To summarize, independent random variables are uncorrelated. But it is not true that uncorrelated random variables have to be independent.

A routine application of the calculation of covariance using the expected product shows that for any random variables $$X$$, $$Y$$, and $$Z$$,

$Cov(X+Y, Z) ~ = ~ Cov(X, Z) + Cov(Y, Z)$

Just write $$Cov(X+Y, Z) = E[(X+Y)Z] - E(X+Y)E(Z)$$, expand both products, and collect terms.

Quick Check

Let $$X$$ and $$Y$$ be independent and suppose $$Var(X) = 10$$. Find $$Cov(X, X+Y)$$.

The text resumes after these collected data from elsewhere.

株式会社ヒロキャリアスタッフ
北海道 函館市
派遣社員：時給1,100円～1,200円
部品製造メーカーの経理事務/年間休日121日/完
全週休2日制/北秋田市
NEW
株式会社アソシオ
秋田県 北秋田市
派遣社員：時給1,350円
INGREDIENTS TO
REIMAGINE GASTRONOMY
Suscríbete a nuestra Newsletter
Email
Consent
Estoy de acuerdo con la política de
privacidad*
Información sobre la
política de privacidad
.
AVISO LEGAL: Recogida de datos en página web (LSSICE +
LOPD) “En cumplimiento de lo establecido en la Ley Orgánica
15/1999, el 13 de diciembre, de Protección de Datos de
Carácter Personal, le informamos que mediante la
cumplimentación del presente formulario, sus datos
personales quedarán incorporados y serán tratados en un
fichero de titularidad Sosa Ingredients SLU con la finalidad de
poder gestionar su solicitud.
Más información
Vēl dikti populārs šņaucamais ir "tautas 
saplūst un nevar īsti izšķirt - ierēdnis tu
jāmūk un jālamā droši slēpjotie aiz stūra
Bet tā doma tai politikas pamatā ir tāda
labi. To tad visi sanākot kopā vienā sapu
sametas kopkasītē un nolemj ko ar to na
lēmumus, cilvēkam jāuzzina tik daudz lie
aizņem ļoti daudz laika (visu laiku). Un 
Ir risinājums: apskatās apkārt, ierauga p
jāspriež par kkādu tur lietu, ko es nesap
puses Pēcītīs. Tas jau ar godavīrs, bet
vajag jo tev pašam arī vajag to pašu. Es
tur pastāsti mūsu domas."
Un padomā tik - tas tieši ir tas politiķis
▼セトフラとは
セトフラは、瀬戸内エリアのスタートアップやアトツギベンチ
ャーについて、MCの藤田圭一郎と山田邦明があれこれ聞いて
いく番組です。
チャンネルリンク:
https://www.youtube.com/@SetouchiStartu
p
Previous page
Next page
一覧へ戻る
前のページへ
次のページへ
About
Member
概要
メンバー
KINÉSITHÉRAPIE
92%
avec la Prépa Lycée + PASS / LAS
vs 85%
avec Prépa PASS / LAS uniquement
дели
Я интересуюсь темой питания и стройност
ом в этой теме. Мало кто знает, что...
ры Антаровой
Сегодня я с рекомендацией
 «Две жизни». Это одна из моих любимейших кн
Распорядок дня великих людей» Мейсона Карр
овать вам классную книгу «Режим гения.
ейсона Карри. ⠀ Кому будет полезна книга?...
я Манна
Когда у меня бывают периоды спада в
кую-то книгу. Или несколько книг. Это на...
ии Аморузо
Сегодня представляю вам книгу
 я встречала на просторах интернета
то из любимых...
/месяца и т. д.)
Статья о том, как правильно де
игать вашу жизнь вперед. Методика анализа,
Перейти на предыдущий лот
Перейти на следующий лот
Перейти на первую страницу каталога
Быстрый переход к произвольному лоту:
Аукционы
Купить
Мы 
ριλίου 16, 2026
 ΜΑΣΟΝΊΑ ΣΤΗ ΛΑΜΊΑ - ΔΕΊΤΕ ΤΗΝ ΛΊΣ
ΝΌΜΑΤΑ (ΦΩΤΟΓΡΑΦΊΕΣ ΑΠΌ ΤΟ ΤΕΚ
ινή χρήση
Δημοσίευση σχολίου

## 13.2.7. The Main Property: Bilinearity#

This property is the key to calculating covariance. First, easy algebra shows that for constants $$a$$ and $$b$$,

$Cov(aX, bY) = abCov(X, Y)$

Put this together with the addition rule to get

$Cov(aX + bY, cZ) = acCov(X, Z) + bcCov(Y, Z)$

You can see that covariance behaves like products. By induction,

$Cov(\sum_{i=1}^n a_iX_i, \sum_{j=1}^m b_jY_j) ~ = ~ \sum_{i=1}^n\sum_{j=1}^m a_ib_jCov(X_i, Y_j)$

That might look intimidating, but in fact this property greatly simplifies calculation. It says that you can expand covariance like the product of two sums. For example,

$Cov(10X - Y, 3Y + Z) = 30Cov(X, Y) + 10Cov(X, Z) - 3Cov(Y, Y) - Cov(Y, Z)$

You can replace $$Cov(Y, Y)$$ by $$Var(Y)$$.

Quick Check

Let $$Var(X) = 4$$, $$Var(Y) = 5$$, and $$Cov(X, Y) = 3$$. Find $$Cov(2X - Y + 7, X + 3Y - 10)$$.